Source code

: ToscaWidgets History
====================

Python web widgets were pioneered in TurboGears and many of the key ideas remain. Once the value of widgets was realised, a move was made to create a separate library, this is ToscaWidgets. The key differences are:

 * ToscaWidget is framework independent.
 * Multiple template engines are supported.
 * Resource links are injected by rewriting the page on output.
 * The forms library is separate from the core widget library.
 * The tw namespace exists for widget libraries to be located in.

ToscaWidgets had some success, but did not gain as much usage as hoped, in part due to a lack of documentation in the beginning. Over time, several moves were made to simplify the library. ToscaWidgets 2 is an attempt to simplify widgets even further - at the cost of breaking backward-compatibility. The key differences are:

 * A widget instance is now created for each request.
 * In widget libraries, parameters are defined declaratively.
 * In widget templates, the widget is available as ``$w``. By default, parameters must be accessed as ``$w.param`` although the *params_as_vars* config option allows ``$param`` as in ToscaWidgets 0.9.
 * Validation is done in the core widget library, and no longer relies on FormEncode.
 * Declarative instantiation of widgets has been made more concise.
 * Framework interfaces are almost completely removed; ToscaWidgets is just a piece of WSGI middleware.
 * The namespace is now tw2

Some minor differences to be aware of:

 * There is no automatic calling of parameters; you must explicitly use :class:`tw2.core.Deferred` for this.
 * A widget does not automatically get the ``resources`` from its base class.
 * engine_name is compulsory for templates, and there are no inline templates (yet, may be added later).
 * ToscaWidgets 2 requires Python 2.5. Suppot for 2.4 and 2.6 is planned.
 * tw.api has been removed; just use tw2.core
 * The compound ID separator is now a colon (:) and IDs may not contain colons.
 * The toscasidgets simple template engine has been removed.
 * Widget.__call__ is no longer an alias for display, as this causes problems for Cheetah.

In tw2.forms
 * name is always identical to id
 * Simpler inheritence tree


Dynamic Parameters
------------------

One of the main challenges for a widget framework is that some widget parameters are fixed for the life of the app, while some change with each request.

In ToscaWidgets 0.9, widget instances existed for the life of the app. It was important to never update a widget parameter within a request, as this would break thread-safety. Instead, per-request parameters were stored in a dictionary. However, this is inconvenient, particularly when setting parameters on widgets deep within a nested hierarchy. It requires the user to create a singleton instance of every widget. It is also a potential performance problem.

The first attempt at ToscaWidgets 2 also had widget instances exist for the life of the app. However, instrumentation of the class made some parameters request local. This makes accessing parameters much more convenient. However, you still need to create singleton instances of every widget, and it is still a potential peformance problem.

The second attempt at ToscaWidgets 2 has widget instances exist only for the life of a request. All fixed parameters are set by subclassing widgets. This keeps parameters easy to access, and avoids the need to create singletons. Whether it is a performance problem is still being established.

=-=-=

#### [Exercise]
The answer must contain every line of the material, unchanged.

#### [Written reply]
Source code

: ToscaWidgets History
====================

Python web widgets were pioneered in TurboGears and many of the key ideas remain. Once the value of widgets was realised, a move was made to create a separate library, this is ToscaWidgets. The key differences are:

 * ToscaWidget is framework independent.
 * Multiple template engines are supported.
 * Resource links are injected by rewriting the page on output.
 * The forms library is separate from the core widget library.
 * The tw namespace exists for widget libraries to be located in.

ToscaWidgets had some success, but did not gain as much usage as hoped, in part due to a lack of documentation in the beginning. Over time, several moves were made to simplify the library. ToscaWidgets 2 is an attempt to simplify widgets even further - at the cost of breaking backward-compatibility. The key differences are:

 * A widget instance is now created for each request.
 * In widget libraries, parameters are defined declaratively.
 * In widget templates, the widget is available as ``$w``. By default, parameters must be accessed as ``$w.param`` although the *params_as_vars* config option allows ``$param`` as in ToscaWidgets 0.9.
 * Validation is done in the core widget library, and no longer relies on FormEncode.
 * Declarative instantiation of widgets has been made more concise.
 * Framework interfaces are almost completely removed; ToscaWidgets is just a piece of WSGI middleware.
 * The namespace is now tw2

Some minor differences to be aware of:

 * There is no automatic calling of parameters; you must explicitly use :class:`tw2.core.Deferred` for this.
 * A widget does not automatically get the ``resources`` from its base class.
 * engine_name is compulsory for templates, and there are no inline templates (yet, may be added later).
 * ToscaWidgets 2 requires Python 2.5. Suppot for 2.4 and 2.6 is planned.
 * tw.api has been removed; just use tw2.core
 * The compound ID separator is now a colon (:) and IDs may not contain colons.
 * The toscasidgets simple template engine has been removed.
 * Widget.__call__ is no longer an alias for display, as this causes problems for Cheetah.

In tw2.forms
 * name is always identical to id
 * Simpler inheritence tree


Dynamic Parameters
------------------

One of the main challenges for a widget framework is that some widget parameters are fixed for the life of the app, while some change with each request.

In ToscaWidgets 0.9, widget instances existed for the life of the app. It was important to never update a widget parameter within a request, as this would break thread-safety. Instead, per-request parameters were stored in a dictionary. However, this is inconvenient, particularly when setting parameters on widgets deep within a nested hierarchy. It requires the user to create a singleton instance of every widget. It is also a potential performance problem.

The first attempt at ToscaWidgets 2 also had widget instances exist for the life of the app. However, instrumentation of the class made some parameters request local. This makes accessing parameters much more convenient. However, you still need to create singleton instances of every widget, and it is still a potential peformance problem.

The second attempt at ToscaWidgets 2 has widget instances exist only for the life of a request. All fixed parameters are set by subclassing widgets. This keeps parameters easy to access, and avoids the need to create singletons. Whether it is a performance problem is still being established.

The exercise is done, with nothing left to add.